Last week I wrote here on the association between blood type and gastric acid secretion. The conclusion was that Blood Type O produces the highest amount of gastric acid—especially secretors (people with the FUT2 gene that means they secrete their blood type into other types of bodily fluids besides just blood—such as digestive juices, for instance. About 80% of the population are secretors.) By contrast, Type A produces the lowest amount of gastric acid.
Blood Types and the Microbiome
There is also growing evidence that your blood type plays a profound role in the composition of your gut microbiome, but there is a greater difference between secretors and non-secretors than there is between the individual secretor blood types (A, B, AB, or O).
But why?
It’s possible that this might be in part due to the alteration of gastric secretions—lower stomach acid can render the terrain more favorable to bacterial overgrowth.

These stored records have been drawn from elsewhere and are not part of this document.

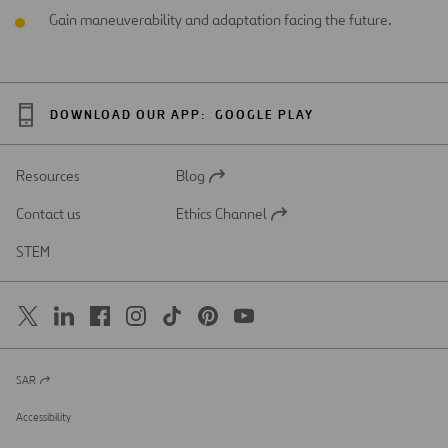
Gain maneuverability and adaptation facing the future.
DOWNLOAD OUR APP:
GOOGLE PLAY
Resources
Blog
Open
in
Contact us
Ethics Channel
a
Open
new
in
STEM
tab
a
new
tab
SAR
Open
in
a
Accessibility
new
tab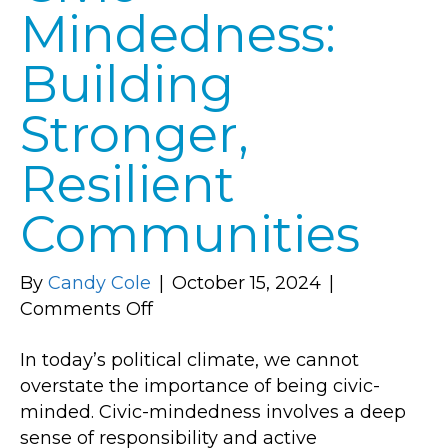
Mindedness:
Building
Stronger,
Resilient
Communities
By
Candy Cole
|
October 15, 2024
|
on
Comments Off
The
In today’s political climate, we cannot
Power
overstate the importance of being civic-
of
minded. Civic-mindedness involves a deep
Civic-
sense of responsibility and active
Mindedness: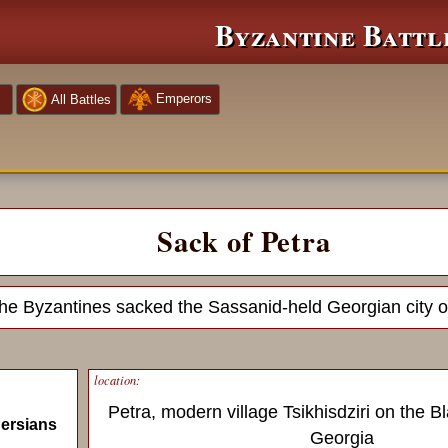
Byzantine Battl
Emperors
All Battles
Sack of Petra
he Byzantines sacked the Sassanid-held Georgian city o
location:
Petra, modern village Tsikhisdziri on the B
ersians
Georgia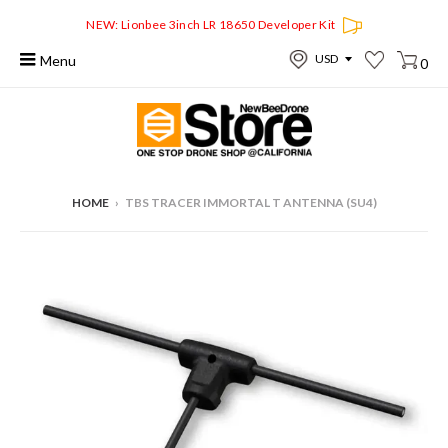
NEW: Lionbee 3inch LR 18650 Developer Kit
Menu
0
HOME
›
TBS TRACER IMMORTAL T ANTENNA (SU4)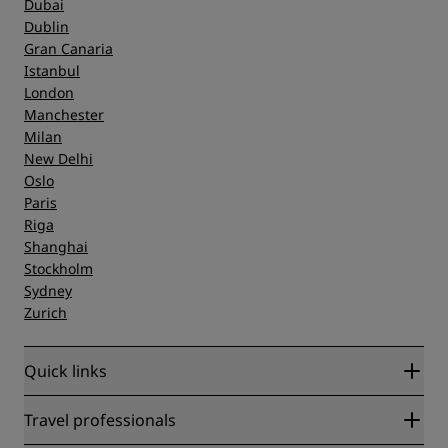
Dubai
Dublin
Gran Canaria
Istanbul
London
Manchester
Milan
New Delhi
Oslo
Paris
Riga
Shanghai
Stockholm
Sydney
Zurich
Quick links
Radisson Rewards
Travel professionals
Best Online Rate Guarantee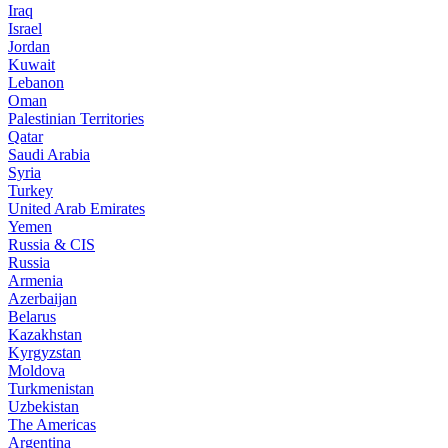
Iraq
Israel
Jordan
Kuwait
Lebanon
Oman
Palestinian Territories
Qatar
Saudi Arabia
Syria
Turkey
United Arab Emirates
Yemen
Russia & CIS
Russia
Armenia
Azerbaijan
Belarus
Kazakhstan
Kyrgyzstan
Moldova
Turkmenistan
Uzbekistan
The Americas
Argentina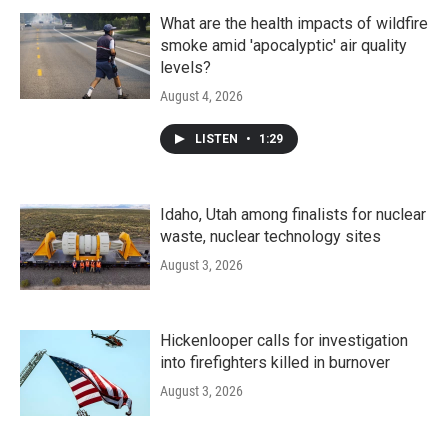
What are the health impacts of wildfire
smoke amid 'apocalyptic' air quality
levels?
August 4, 2026
LISTEN
•
1:29
Idaho, Utah among finalists for nuclear
waste, nuclear technology sites
August 3, 2026
Hickenlooper calls for investigation
into firefighters killed in burnover
August 3, 2026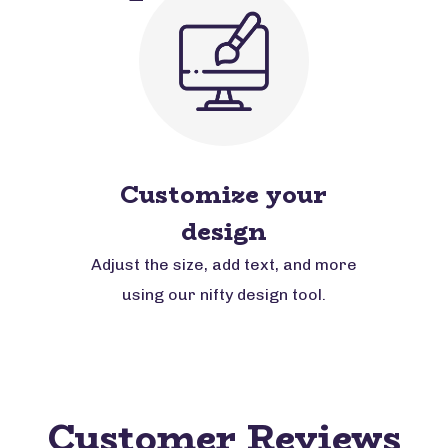
Customize your
design
Adjust the size, add text, and more
using our nifty design tool.
Customer Reviews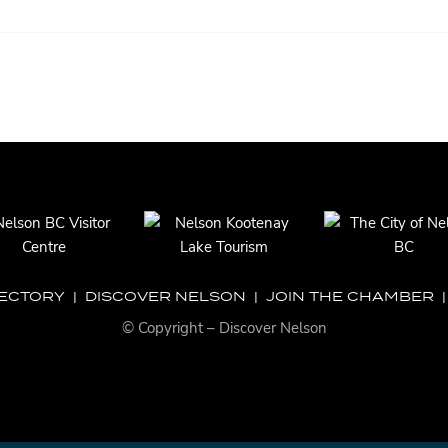
RECTORY
|
DISCOVER NELSON
|
JOIN THE CHAMBER
© Copyright – Discover Nelson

I haven’t been able to find specific studies to demonstrate higher risks of certain blood types for SIBO, but this study does say that “blood group A antigens in the secretor subjects are associated with an expansion families of bacteria within the gut.” This was my theory, too: you’d think those with lower gastric acid production would be at higher risk, and we’ve established that those individuals are Blood Type A (or, presumably, anybody who has been taking acid-blocking medications for any length of time).

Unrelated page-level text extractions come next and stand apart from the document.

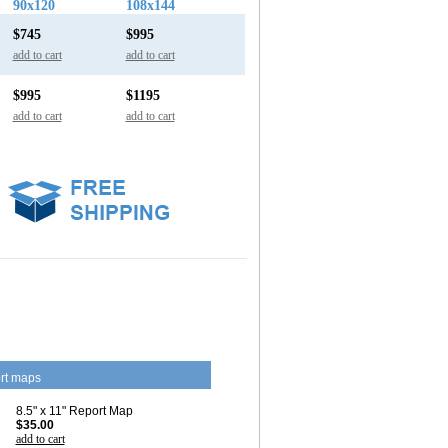
90x120
108x144
$745
$995
add to cart
add to cart
$995
$1195
add to cart
add to cart
rt maps
8.5" x 11" Report Map
$35.00
add to cart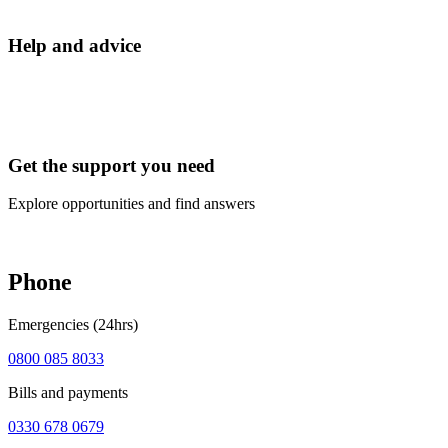
Help and advice
Get the support you need
Explore opportunities and find answers
Phone
Emergencies (24hrs)
0800 085 8033
Bills and payments
0330 678 0679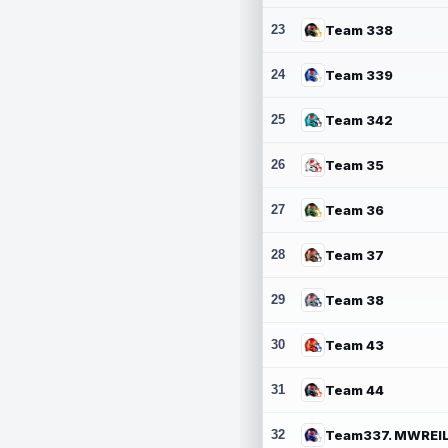
23
Team 338
24
Team 339
25
Team 342
26
Team 35
27
Team 36
28
Team 37
29
Team 38
30
Team 43
31
Team 44
32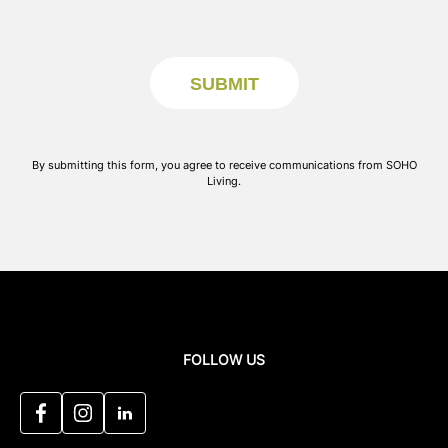
By submitting this form, you agree to receive communications from SOHO
Living.
FOLLOW US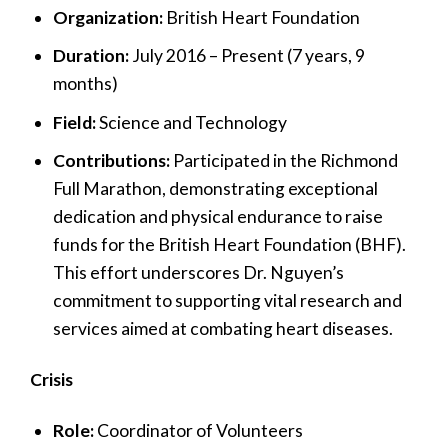
Organization:
British Heart Foundation
Duration:
July 2016 – Present (7 years, 9
months)
Field:
Science and Technology
Contributions:
Participated in the Richmond
Full Marathon, demonstrating exceptional
dedication and physical endurance to raise
funds for the British Heart Foundation (BHF).
This effort underscores Dr. Nguyen’s
commitment to supporting vital research and
services aimed at combating heart diseases.
Crisis
Role:
Coordinator of Volunteers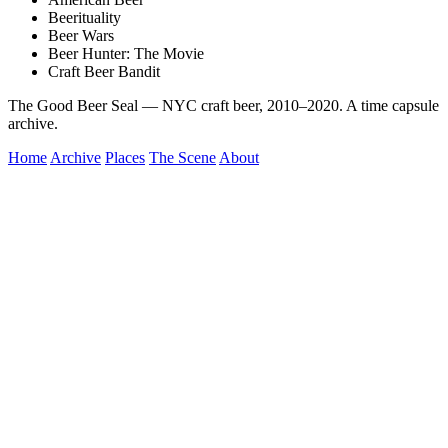
Beerituality
Beer Wars
Beer Hunter: The Movie
Craft Beer Bandit
The Good Beer Seal — NYC craft beer, 2010–2020. A time capsule
archive.
Home
Archive
Places
The Scene
About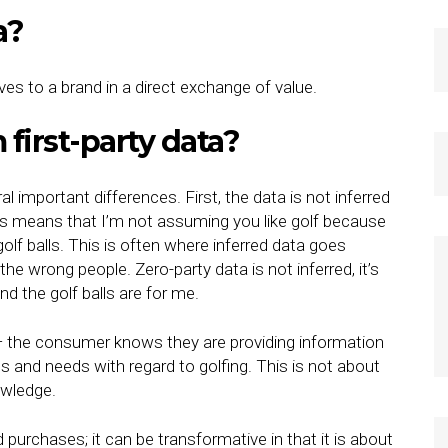
ta?
ives to a brand in a direct exchange of value.
 first-party data?
al important differences. First, the data is not inferred
This means that I’m not assuming you like golf because
golf balls. This is often where inferred data goes
he wrong people. Zero-party data is not inferred, it’s
and the golf balls are for me.
 — the consumer knows they are providing information
ts and needs with regard to golfing. This is not about
owledge.
 purchases; it can be transformative in that it is about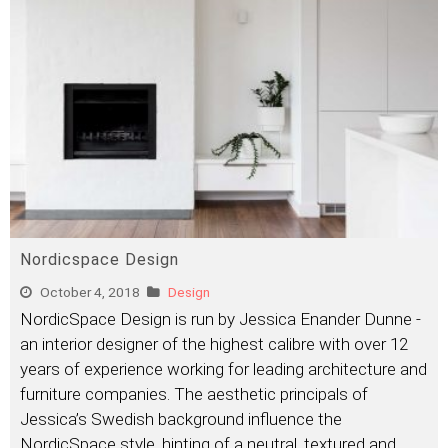
Nordicspace Design
October 4, 2018
Design
NordicSpace Design is run by Jessica Enander Dunne -
an interior designer of the highest calibre with over 12
years of experience working for leading architecture and
furniture companies. The aesthetic principals of
Jessica’s Swedish background influence the
NordicSpace style, hinting of a neutral, textured and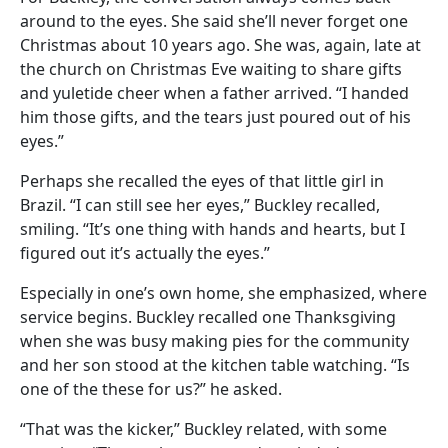
around to the eyes. She said she’ll never forget one
Christmas about 10 years ago. She was, again, late at
the church on Christmas Eve waiting to share gifts
and yuletide cheer when a father arrived. “I handed
him those gifts, and the tears just poured out of his
eyes.”
Perhaps she recalled the eyes of that little girl in
Brazil. “I can still see her eyes,” Buckley recalled,
smiling. “It’s one thing with hands and hearts, but I
figured out it’s actually the eyes.”
Especially in one’s own home, she emphasized, where
service begins. Buckley recalled one Thanksgiving
when she was busy making pies for the community
and her son stood at the kitchen table watching. “Is
one of the these for us?” he asked.
“That was the kicker,” Buckley related, with some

According to Dr D’Adamo, there is another reason why blood type influences the microbiome composition, at least in the case of secretors. Certain bacteria are able to metabolize the antigens expressed that indicate blood type and use it as food–different bacteria for different blood types. And as we all know, what you feed, grows.
It’s also quite clear that your blood type influences susceptibility to various different types of infectious disease. This makes sense, since your microbiome plays a key role in protecting you against foreign invaders.

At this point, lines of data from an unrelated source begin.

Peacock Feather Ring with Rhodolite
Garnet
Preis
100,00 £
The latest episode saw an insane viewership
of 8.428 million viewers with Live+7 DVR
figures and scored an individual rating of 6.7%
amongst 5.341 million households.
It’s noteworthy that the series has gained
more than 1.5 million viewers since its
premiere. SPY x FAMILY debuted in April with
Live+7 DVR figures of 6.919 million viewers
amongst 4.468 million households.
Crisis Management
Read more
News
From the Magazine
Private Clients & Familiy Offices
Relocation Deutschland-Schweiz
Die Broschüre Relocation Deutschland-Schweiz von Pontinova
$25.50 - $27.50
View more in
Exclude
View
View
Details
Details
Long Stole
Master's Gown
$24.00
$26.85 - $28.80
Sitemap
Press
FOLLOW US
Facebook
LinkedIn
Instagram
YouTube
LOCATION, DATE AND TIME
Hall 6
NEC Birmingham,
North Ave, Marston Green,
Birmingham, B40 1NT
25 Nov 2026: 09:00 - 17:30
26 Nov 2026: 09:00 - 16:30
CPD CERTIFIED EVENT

Evidence for the Blood Type Diet?
As a reminder, the Blood Type Diet is based on the idea that lectins (or tiny proteins) on certain foods cross-react with the antigens produced by certain blood types, producing agglutination (sticking together) of red blood cells, and therefore cellular damage and inflammation.
On one hand, we know that the process of digestion and cooking destroys most lectins in our foods—most, but not all. But in the case of secretors, some of those lectins will come in contact with blood antigens in the digestive tract itself. And we do have evidence that lectins from food interact with blood antigens—potentially causing agglutination. If this is the case, it does stand to reason that the resulting inflammation might serve as a trigger for leaky gut syndrome. Once this occurs, some of those lectins that might otherwise have been destroyed in digestion could wander far and wide throughout the body (along with lipopolysaccharides, or LPS, which would certainly also contribute to inflammation.)
The Upshot
Your microbiome is a big deal. It’s critically important to your immune system, helping to defend you against foreign invaders, and also teaching it to recognize friend versus foe. This helps to protect you against allergies and autoimmunity.
While the jury is still out on whether following the blood type diet can improve your health, the number of recent studies indicating an effect of blood type on microflora certainly suggest that the need for further large-scale studies.